- Task instructions
Copy out the text of all the records below word for word, keeping every line as it is. Leave the pictures out of your answer.

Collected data
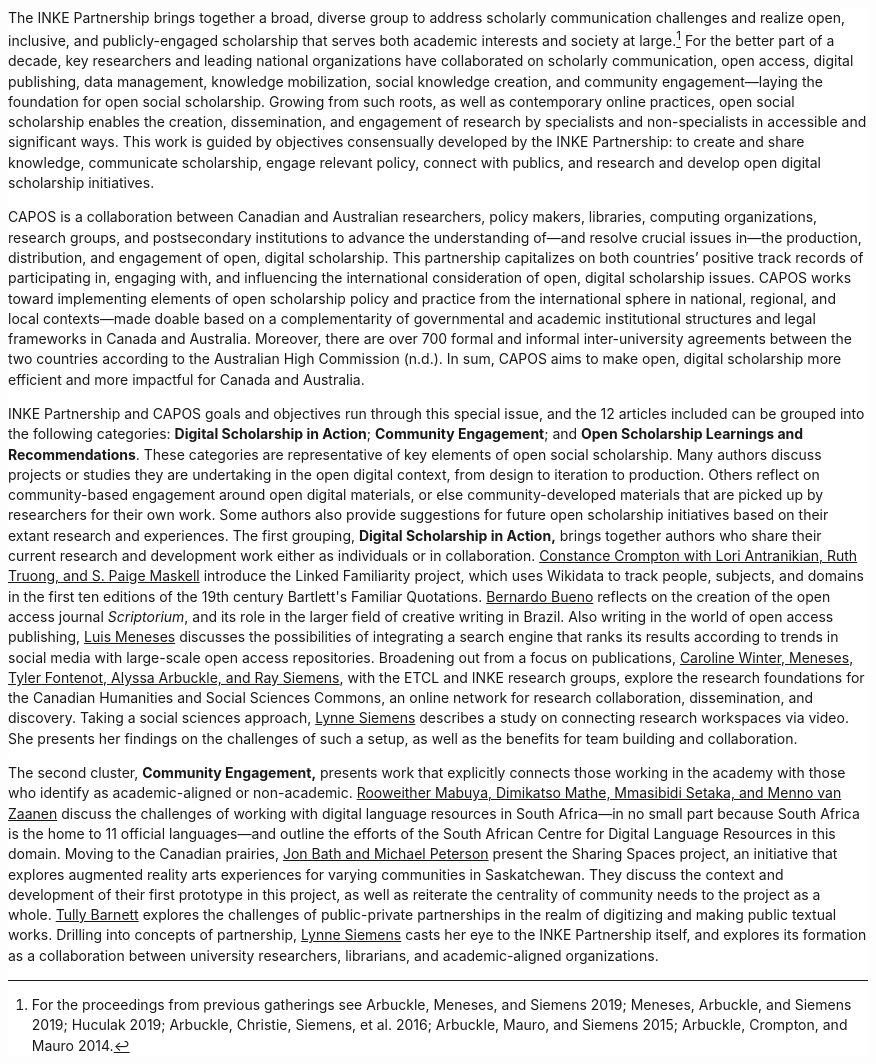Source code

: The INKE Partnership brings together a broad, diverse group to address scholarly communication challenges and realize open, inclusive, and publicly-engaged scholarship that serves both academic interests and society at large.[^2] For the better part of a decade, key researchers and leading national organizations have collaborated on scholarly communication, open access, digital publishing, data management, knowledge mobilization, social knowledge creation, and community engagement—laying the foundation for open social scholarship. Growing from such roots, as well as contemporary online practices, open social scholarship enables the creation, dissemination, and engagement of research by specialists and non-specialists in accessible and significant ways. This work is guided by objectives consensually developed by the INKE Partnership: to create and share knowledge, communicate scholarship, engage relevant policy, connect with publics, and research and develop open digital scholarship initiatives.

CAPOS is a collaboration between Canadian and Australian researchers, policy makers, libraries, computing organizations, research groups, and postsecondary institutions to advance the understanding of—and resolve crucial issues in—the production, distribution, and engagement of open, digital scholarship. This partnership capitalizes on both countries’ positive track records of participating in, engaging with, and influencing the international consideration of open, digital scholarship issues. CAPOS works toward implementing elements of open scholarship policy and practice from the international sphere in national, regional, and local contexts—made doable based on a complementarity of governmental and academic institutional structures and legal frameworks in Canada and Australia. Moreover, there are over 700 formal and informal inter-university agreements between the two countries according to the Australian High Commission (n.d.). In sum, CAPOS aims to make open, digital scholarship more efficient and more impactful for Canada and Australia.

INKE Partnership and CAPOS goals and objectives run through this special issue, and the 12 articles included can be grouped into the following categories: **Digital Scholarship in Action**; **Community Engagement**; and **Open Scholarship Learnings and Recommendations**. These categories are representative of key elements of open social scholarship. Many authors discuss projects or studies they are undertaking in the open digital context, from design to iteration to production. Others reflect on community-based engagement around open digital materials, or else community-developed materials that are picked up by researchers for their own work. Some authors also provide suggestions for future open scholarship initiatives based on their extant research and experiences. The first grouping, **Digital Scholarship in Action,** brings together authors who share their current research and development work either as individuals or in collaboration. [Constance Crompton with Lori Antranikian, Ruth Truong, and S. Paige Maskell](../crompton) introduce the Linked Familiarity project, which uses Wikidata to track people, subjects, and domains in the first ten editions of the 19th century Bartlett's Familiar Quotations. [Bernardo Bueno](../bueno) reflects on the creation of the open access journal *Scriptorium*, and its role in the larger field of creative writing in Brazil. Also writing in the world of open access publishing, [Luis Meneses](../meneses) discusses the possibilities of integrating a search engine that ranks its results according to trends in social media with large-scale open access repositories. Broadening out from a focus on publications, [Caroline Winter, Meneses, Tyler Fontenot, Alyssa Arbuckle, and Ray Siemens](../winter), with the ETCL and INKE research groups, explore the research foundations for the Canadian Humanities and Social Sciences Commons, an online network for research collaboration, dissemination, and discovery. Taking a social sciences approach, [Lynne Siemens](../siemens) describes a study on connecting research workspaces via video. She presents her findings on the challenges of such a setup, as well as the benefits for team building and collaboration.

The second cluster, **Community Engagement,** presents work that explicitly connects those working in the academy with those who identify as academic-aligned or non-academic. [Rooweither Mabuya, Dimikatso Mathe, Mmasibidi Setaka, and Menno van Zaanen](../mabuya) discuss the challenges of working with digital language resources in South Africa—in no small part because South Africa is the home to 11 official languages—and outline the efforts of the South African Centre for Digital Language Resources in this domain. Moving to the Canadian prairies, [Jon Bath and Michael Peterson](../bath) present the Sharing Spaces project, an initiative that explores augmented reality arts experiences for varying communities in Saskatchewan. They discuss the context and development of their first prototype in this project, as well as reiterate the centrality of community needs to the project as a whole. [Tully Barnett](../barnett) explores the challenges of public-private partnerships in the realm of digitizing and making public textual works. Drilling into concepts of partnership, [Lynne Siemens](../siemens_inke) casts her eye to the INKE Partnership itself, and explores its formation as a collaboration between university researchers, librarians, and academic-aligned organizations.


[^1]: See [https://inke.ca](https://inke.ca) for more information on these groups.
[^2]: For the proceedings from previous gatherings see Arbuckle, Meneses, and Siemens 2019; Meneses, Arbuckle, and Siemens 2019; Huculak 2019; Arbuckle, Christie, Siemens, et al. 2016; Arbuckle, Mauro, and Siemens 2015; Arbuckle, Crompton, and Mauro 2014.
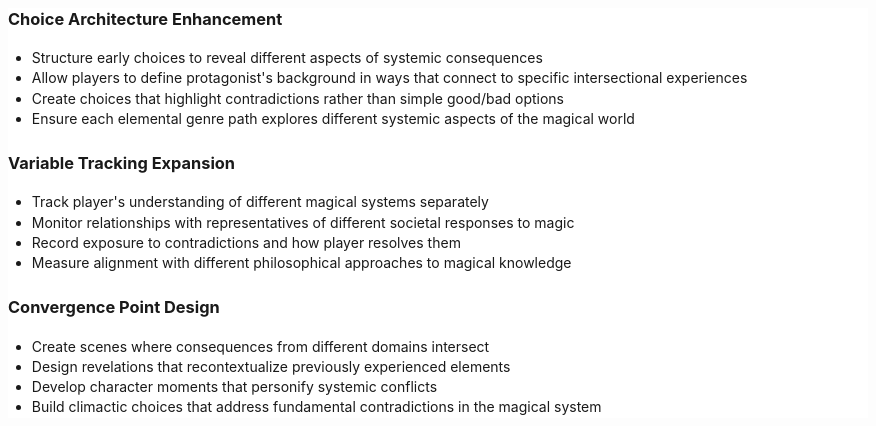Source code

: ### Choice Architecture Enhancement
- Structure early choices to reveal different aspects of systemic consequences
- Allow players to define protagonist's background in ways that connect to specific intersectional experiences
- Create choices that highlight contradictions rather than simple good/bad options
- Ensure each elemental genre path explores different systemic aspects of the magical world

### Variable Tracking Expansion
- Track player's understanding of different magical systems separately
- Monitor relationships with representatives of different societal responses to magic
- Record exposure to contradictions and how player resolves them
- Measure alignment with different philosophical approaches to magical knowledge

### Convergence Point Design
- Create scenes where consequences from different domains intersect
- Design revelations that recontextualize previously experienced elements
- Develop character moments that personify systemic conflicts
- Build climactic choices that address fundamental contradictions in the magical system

- Answer below
Source code

: The INKE Partnership brings together a broad, diverse group to address scholarly communication challenges and realize open, inclusive, and publicly-engaged scholarship that serves both academic interests and society at large.[^2] For the better part of a decade, key researchers and leading national organizations have collaborated on scholarly communication, open access, digital publishing, data management, knowledge mobilization, social knowledge creation, and community engagement—laying the foundation for open social scholarship. Growing from such roots, as well as contemporary online practices, open social scholarship enables the creation, dissemination, and engagement of research by specialists and non-specialists in accessible and significant ways. This work is guided by objectives consensually developed by the INKE Partnership: to create and share knowledge, communicate scholarship, engage relevant policy, connect with publics, and research and develop open digital scholarship initiatives.

CAPOS is a collaboration between Canadian and Australian researchers, policy makers, libraries, computing organizations, research groups, and postsecondary institutions to advance the understanding of—and resolve crucial issues in—the production, distribution, and engagement of open, digital scholarship. This partnership capitalizes on both countries’ positive track records of participating in, engaging with, and influencing the international consideration of open, digital scholarship issues. CAPOS works toward implementing elements of open scholarship policy and practice from the international sphere in national, regional, and local contexts—made doable based on a complementarity of governmental and academic institutional structures and legal frameworks in Canada and Australia. Moreover, there are over 700 formal and informal inter-university agreements between the two countries according to the Australian High Commission (n.d.). In sum, CAPOS aims to make open, digital scholarship more efficient and more impactful for Canada and Australia.

INKE Partnership and CAPOS goals and objectives run through this special issue, and the 12 articles included can be grouped into the following categories: **Digital Scholarship in Action**; **Community Engagement**; and **Open Scholarship Learnings and Recommendations**. These categories are representative of key elements of open social scholarship. Many authors discuss projects or studies they are undertaking in the open digital context, from design to iteration to production. Others reflect on community-based engagement around open digital materials, or else community-developed materials that are picked up by researchers for their own work. Some authors also provide suggestions for future open scholarship initiatives based on their extant research and experiences. The first grouping, **Digital Scholarship in Action,** brings together authors who share their current research and development work either as individuals or in collaboration. [Constance Crompton with Lori Antranikian, Ruth Truong, and S. Paige Maskell](../crompton) introduce the Linked Familiarity project, which uses Wikidata to track people, subjects, and domains in the first ten editions of the 19th century Bartlett's Familiar Quotations. [Bernardo Bueno](../bueno) reflects on the creation of the open access journal *Scriptorium*, and its role in the larger field of creative writing in Brazil. Also writing in the world of open access publishing, [Luis Meneses](../meneses) discusses the possibilities of integrating a search engine that ranks its results according to trends in social media with large-scale open access repositories. Broadening out from a focus on publications, [Caroline Winter, Meneses, Tyler Fontenot, Alyssa Arbuckle, and Ray Siemens](../winter), with the ETCL and INKE research groups, explore the research foundations for the Canadian Humanities and Social Sciences Commons, an online network for research collaboration, dissemination, and discovery. Taking a social sciences approach, [Lynne Siemens](../siemens) describes a study on connecting research workspaces via video. She presents her findings on the challenges of such a setup, as well as the benefits for team building and collaboration.

The second cluster, **Community Engagement,** presents work that explicitly connects those working in the academy with those who identify as academic-aligned or non-academic. [Rooweither Mabuya, Dimikatso Mathe, Mmasibidi Setaka, and Menno van Zaanen](../mabuya) discuss the challenges of working with digital language resources in South Africa—in no small part because South Africa is the home to 11 official languages—and outline the efforts of the South African Centre for Digital Language Resources in this domain. Moving to the Canadian prairies, [Jon Bath and Michael Peterson](../bath) present the Sharing Spaces project, an initiative that explores augmented reality arts experiences for varying communities in Saskatchewan. They discuss the context and development of their first prototype in this project, as well as reiterate the centrality of community needs to the project as a whole. [Tully Barnett](../barnett) explores the challenges of public-private partnerships in the realm of digitizing and making public textual works. Drilling into concepts of partnership, [Lynne Siemens](../siemens_inke) casts her eye to the INKE Partnership itself, and explores its formation as a collaboration between university researchers, librarians, and academic-aligned organizations.


[^1]: See [https://inke.ca](https://inke.ca) for more information on these groups.
[^2]: For the proceedings from previous gatherings see Arbuckle, Meneses, and Siemens 2019; Meneses, Arbuckle, and Siemens 2019; Huculak 2019; Arbuckle, Christie, Siemens, et al. 2016; Arbuckle, Mauro, and Siemens 2015; Arbuckle, Crompton, and Mauro 2014.
Source code

: ### Choice Architecture Enhancement
- Structure early choices to reveal different aspects of systemic consequences
- Allow players to define protagonist's background in ways that connect to specific intersectional experiences
- Create choices that highlight contradictions rather than simple good/bad options
- Ensure each elemental genre path explores different systemic aspects of the magical world

### Variable Tracking Expansion
- Track player's understanding of different magical systems separately
- Monitor relationships with representatives of different societal responses to magic
- Record exposure to contradictions and how player resolves them
- Measure alignment with different philosophical approaches to magical knowledge

### Convergence Point Design
- Create scenes where consequences from different domains intersect
- Design revelations that recontextualize previously experienced elements
- Develop character moments that personify systemic conflicts
- Build climactic choices that address fundamental contradictions in the magical system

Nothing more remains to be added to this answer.